# Lets start to interact with workbench, please note there is NO specific client to workbench,
# Just use the ZeroRPC Python, Node.js, or CLI interfaces.
import zerorpc
c = zerorpc.Client(timeout=120)
c.connect("tcp://127.0.0.1:4242")

# I forgot what stuff I can do with workbench
print c.help()

# Grab a range of pcaps in workbench (last 100 MegaBytes worth in this case)
pcap_md5s = c.get_sample_window('pcap', 50)
print 'Number of PCAPs %d' % len(pcap_md5s)

# Workbench lets you store sample sets
pcap_set = c.store_sample_set(pcap_md5s)

# Now give us a HTTP graph of all the activities within that window of PCAPs.
# Workbench also has DNS and CONN graphs, but for now we're just interested in HTTP.
c.work_request('pcap_http_graph', pcap_set)

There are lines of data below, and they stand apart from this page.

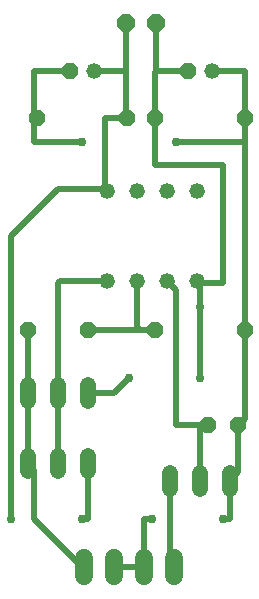
<source format=gbr>
G04 EAGLE Gerber RS-274X export*
G75*
%MOMM*%
%FSLAX34Y34*%
%LPD*%
%INBottom Copper*%
%IPPOS*%
%AMOC8*
5,1,8,0,0,1.08239X$1,22.5*%
G01*
%ADD10P,1.429621X8X202.500000*%
%ADD11C,1.320800*%
%ADD12C,1.524000*%
%ADD13P,1.429621X8X22.500000*%
%ADD14C,1.320800*%
%ADD15P,1.632244X8X292.500000*%
%ADD16C,0.508000*%
%ADD17C,0.756400*%


D10*
X449840Y680000D03*
D11*
X470160Y680000D03*
D10*
X349840Y680000D03*
D11*
X370160Y680000D03*
X381900Y501900D03*
X407300Y501900D03*
X407300Y578100D03*
X381900Y578100D03*
X432700Y501900D03*
X458100Y501900D03*
X432700Y578100D03*
X458100Y578100D03*
D12*
X361900Y267620D02*
X361900Y252380D01*
X387300Y252380D02*
X387300Y267620D01*
X412700Y267620D02*
X412700Y252380D01*
X438100Y252380D02*
X438100Y267620D01*
D13*
X421900Y640000D03*
X498100Y640000D03*
X321900Y640000D03*
X398100Y640000D03*
D10*
X365400Y460000D03*
X314600Y460000D03*
X498100Y460000D03*
X421900Y460000D03*
X492700Y380000D03*
X467300Y380000D03*
D14*
X485400Y339304D02*
X485400Y326096D01*
X434600Y326096D02*
X434600Y339304D01*
X460000Y339304D02*
X460000Y326096D01*
X365400Y340696D02*
X365400Y353904D01*
X314600Y353904D02*
X314600Y340696D01*
X340000Y340696D02*
X340000Y353904D01*
X365400Y400696D02*
X365400Y413904D01*
X314600Y413904D02*
X314600Y400696D01*
X340000Y400696D02*
X340000Y413904D01*
D15*
X397300Y720000D03*
X422700Y720000D03*
D16*
X398100Y640000D02*
X380000Y640000D01*
X380000Y580000D01*
X300000Y540000D02*
X300000Y300000D01*
X300000Y540000D02*
X340000Y580000D01*
X380000Y580000D01*
X381900Y578100D01*
D17*
X300000Y300000D03*
X360000Y300000D03*
D16*
X370160Y680000D02*
X397300Y680000D01*
X365400Y347300D02*
X365400Y300000D01*
X360000Y300000D01*
X398100Y640000D02*
X397300Y640800D01*
X397300Y680000D02*
X397300Y720000D01*
X397300Y680000D02*
X397300Y640800D01*
X460000Y500000D02*
X480000Y500000D01*
X460000Y500000D02*
X458100Y501900D01*
X480000Y500000D02*
X480000Y600000D01*
X460000Y501900D02*
X458100Y501900D01*
X460000Y500000D02*
X460000Y480000D01*
D17*
X460000Y480000D03*
D16*
X421900Y600000D02*
X421900Y640000D01*
X421900Y600000D02*
X480000Y600000D01*
X422700Y680000D02*
X422700Y720000D01*
X422700Y680000D02*
X449840Y680000D01*
X460000Y480000D02*
X460000Y420000D01*
D17*
X460000Y420000D03*
X400000Y420000D03*
D16*
X387300Y407300D01*
X365400Y407300D01*
X421900Y679200D02*
X422700Y680000D01*
X421900Y679200D02*
X421900Y640000D01*
X498100Y640000D02*
X498100Y680000D01*
X498100Y640000D02*
X498100Y620000D01*
X498100Y460000D01*
X498100Y385400D01*
X492700Y380000D01*
X492700Y340000D01*
X485400Y332700D01*
X349840Y680000D02*
X320000Y680000D01*
X320000Y640000D01*
X485400Y332700D02*
X485400Y300000D01*
X480000Y300000D01*
D17*
X480000Y300000D03*
D16*
X320000Y638100D02*
X321900Y640000D01*
X470160Y680000D02*
X498100Y680000D01*
X498100Y620000D02*
X440000Y620000D01*
D17*
X440000Y620000D03*
X360000Y620000D03*
D16*
X320000Y620000D01*
X320000Y638100D01*
X387300Y260000D02*
X412700Y260000D01*
X410000Y260000D01*
X412700Y260000D02*
X412700Y300000D01*
X420000Y300000D01*
D17*
X420000Y300000D03*
D16*
X314600Y347300D02*
X314600Y407300D01*
X314600Y460000D01*
X314600Y347300D02*
X320000Y341900D01*
X320000Y300000D01*
X360000Y260000D02*
X361900Y260000D01*
X360000Y260000D02*
X320000Y300000D01*
X340000Y500000D02*
X341900Y501900D01*
X381900Y501900D01*
X340000Y407300D02*
X340000Y347300D01*
X340000Y407300D02*
X340000Y500000D01*
X365400Y460000D02*
X410000Y460000D01*
X421900Y460000D01*
X407300Y470000D02*
X407300Y501900D01*
X407300Y470000D02*
X407300Y467300D01*
X407300Y462700D01*
X410000Y460000D01*
X440000Y494600D02*
X432700Y501900D01*
X440000Y494600D02*
X440000Y380000D01*
X460000Y380000D01*
X467300Y380000D01*
X460000Y380000D02*
X460000Y332700D01*
X434600Y332700D02*
X434600Y260000D01*
X438100Y260000D01*
M02*

</source>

# We can also ask workbench for a python dictionary of all the info from this set of (100MB) PCAPs,
# because sometimes visualization are useful and sometimes organized data is useful.
output = c.work_request('view_pcap_details', pcap_set)['view_pcap_details']
output

# Critical Code: Transition from Bro logs to Pandas Dataframes
# This one line of code populates dataframes from the Bro logs, 
# streaming client/server generators, zero-copy, efficient, awesome...
import pandas as pd
dataframes = {name:pd.DataFrame(c.stream_sample(bro_log)) for name, bro_log in output['bro_logs'].iteritems()}

# Now we group by host and show the different response mime types for each host
group_host = dataframes['http_log'].groupby(['id.orig_h','host','id.resp_h','resp_mime_types'])[['response_body_len']].sum()
group_host.head(100)

# Now we group by host and show the different response mime types for each host
group_host = dataframes['http_log'].groupby(['host','id.resp_h','resp_mime_types','uri'])[['response_body_len']].sum()
group_host.head(50)

# Look at Weird logs
dataframes['weird_log'].head(20)

# Convert the 'ts' field to an official datetime object
dataframes['http_log']['time'] = pd.to_datetime(dataframes['http_log']['ts'],unit='s')
dataframes['http_log']['time'].head()

# Explore pivoting and resampling
response_bytes = dataframes['http_log'][['time','resp_mime_types','response_body_len']]
response_bytes['response_body_len'] = response_bytes['response_body_len'].astype(int)
print response_bytes.head()
pivot = pd.pivot_table(response_bytes, rows='time', values='response_body_len', cols=['resp_mime_types'], aggfunc=sum)
sampled_bytes = pivot.resample('1Min', how='sum')
sampled_bytes.head()

# Plotting defaults
import matplotlib.pyplot as plt
%matplotlib inline
plt.rcParams['font.size'] = 12.0
plt.rcParams['figure.figsize'] = 12.0, 8.0

# Let plot it!
sampled_bytes.plot()